---------- Okuma parçası ----------
Toplumsal cinsiyet eşitsizliğinin neden olduğu başlıca olgulardan biri kadına yönelik şiddettir. Kadınlara yönelik toplumsal cinsiyete dayalı şiddet, “bir kadına sırf kadın olduğu için yöneltilen ya da oransız bir şekilde kadınları etkileyen” cinsiyet temelli şiddet olarak tanımlanmaktadır. Kadına yönelik şiddet coğrafi sınır, ekonomik gelişmişlik ve eğitim düzeyine bakılmaksızın tüm dünyada ve pek çok kültürde son derece yaygın görülen bir olaydır. Kadına yönelik şiddet sadece kadına fiziksel ve ruhsal anlamda zarar vermekle kalmayıp aynı zamanda sosyal açıdan kendilerini geliştirmelerini de engellemektedir. Dünya çapında erkeklerden fiziksel şiddet gören kadınların tahmini oranının % 25-50 olduğu rapor edilmiştir. Türkiye Kadına Yönelik Aile İçi Şiddet Araştırması 2009 sonuçlarına göre, Türkiye’de kadınların %39’u fiziksel, %15’i cinsel ve %44’ü duygusal şiddete maruz kalmaktadır.
Kadınlara karşı şiddet dünyada en yaygın, ancak en az cezalandırılan suç.
Dünya’da Kadına Yönelik Şiddetin Boyutları
Dünya Sağlık Örgütü’nün 11 ülkede 24.000 kadın üzerinde yaptığı çalışmada, kadınların %13-61’inin fiziksel, %6-59’unun cinsel,%15-71’inin hem fiziksel hem de cinsel, %20- 75’inin ise duygusal şiddete maruz kaldığı belirlenmiştir (WHO, 2005).
---------- Veri kesitleri ----------
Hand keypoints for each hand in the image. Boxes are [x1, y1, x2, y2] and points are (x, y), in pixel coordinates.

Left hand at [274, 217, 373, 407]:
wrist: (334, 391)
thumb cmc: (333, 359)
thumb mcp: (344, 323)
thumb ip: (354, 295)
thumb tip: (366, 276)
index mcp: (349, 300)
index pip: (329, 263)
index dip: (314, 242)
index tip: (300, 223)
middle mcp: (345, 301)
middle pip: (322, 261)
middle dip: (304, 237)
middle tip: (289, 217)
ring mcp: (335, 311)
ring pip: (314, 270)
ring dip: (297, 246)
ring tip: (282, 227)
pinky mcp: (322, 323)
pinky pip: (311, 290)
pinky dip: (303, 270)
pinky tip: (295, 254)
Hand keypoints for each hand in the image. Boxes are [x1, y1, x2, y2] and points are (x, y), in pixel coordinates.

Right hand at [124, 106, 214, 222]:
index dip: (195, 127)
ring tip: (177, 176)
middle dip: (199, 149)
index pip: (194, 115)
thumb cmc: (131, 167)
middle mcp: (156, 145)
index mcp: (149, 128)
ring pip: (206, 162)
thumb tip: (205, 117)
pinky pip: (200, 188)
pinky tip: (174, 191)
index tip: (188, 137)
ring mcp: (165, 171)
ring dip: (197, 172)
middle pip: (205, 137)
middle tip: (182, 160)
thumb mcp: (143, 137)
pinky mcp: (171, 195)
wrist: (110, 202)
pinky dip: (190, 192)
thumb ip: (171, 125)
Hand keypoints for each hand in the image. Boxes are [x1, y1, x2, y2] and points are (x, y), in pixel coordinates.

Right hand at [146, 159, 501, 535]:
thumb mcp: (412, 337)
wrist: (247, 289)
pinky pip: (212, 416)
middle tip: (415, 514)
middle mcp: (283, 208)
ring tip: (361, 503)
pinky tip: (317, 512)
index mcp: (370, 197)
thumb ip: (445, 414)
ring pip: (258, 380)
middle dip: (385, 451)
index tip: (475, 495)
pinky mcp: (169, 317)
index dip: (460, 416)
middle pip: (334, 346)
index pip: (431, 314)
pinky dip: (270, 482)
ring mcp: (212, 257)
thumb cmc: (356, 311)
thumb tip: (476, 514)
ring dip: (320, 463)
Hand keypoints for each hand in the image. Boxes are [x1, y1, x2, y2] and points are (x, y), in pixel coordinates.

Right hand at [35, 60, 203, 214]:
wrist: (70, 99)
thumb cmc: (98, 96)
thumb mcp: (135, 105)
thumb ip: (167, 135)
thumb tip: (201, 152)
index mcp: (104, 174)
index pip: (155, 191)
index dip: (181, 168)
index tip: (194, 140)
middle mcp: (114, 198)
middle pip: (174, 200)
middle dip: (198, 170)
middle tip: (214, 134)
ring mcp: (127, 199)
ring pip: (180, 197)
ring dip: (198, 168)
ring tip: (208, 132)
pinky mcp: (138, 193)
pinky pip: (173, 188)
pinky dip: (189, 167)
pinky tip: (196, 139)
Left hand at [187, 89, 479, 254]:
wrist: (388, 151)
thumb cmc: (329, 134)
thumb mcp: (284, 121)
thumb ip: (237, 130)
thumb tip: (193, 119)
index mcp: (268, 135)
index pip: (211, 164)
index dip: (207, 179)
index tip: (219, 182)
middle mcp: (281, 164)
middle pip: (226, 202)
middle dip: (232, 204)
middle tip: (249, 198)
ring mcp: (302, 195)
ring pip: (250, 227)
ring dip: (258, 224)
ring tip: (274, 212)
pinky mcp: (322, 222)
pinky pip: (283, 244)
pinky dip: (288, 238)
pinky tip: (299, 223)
----------
> [Çalışma konuları]
[1] Kadına yönelik şiddet metnini "Dünya’da Kadına Yönelik" sözlerinin geçtiği yerden başlayıp "belirlenmiştir (WHO, 2005)." sözlerinden sonra bitecek şekilde yeniden yazın. Bu kısımda "ülkede" yerine "devlette" kullanın.
[2] Kadına yönelik şiddet metnini kaldığı yerden sürdürün.

> [Alıştırma sonuçları]
[1]
Dünya’da Kadına Yönelik Şiddetin Boyutları
Dünya Sağlık Örgütü’nün 11 devlette 24.000 kadın üzerinde yaptığı çalışmada, kadınların %13-61’inin fiziksel, %6-59’unun cinsel,%15-71’inin hem fiziksel hem de cinsel, %20- 75’inin ise duygusal şiddete maruz kaldığı belirlenmiştir (WHO, 2005).

[2]
Kuzey Hindistan’da yaşayan kadınların %17’sinin fiziksel olarak, %22’sinin cinsel olarak şiddete maruz kaldıkları saptanmıştır (1999).
Doğu Londra’da kadınların %61’i aile içi şiddet yaşantısının
olduğunu, %87’si cinsel saldırıyla karşılaştıklarını belirtmişlerdir ( 2001).
Nikaragua’da yaşayan kadınların %52’si yaşamlarının bir bölümünde şiddete maruz kalmaktadır ( 2000).
Japonya’da kadınların %67’sinin fiziksel şiddet deneyimleri bulunmaktadır (2001).
Washington’da yapılan araştırmada, kadınların %27’sinin eşleri tarafından fiziksel şiddet gördüklerini ve bu kadınların %24’ünün şiddet sonucunda yaralandıklarını saptamıştır.
İsveç dünyada kadın erkek eşitliğinin nispeten her alanda daha çok sağlandığı bir ülkedir. Buna rağmen İsveç son on yılın en yüksek şiddet
olaylarına tanık olmaktadır.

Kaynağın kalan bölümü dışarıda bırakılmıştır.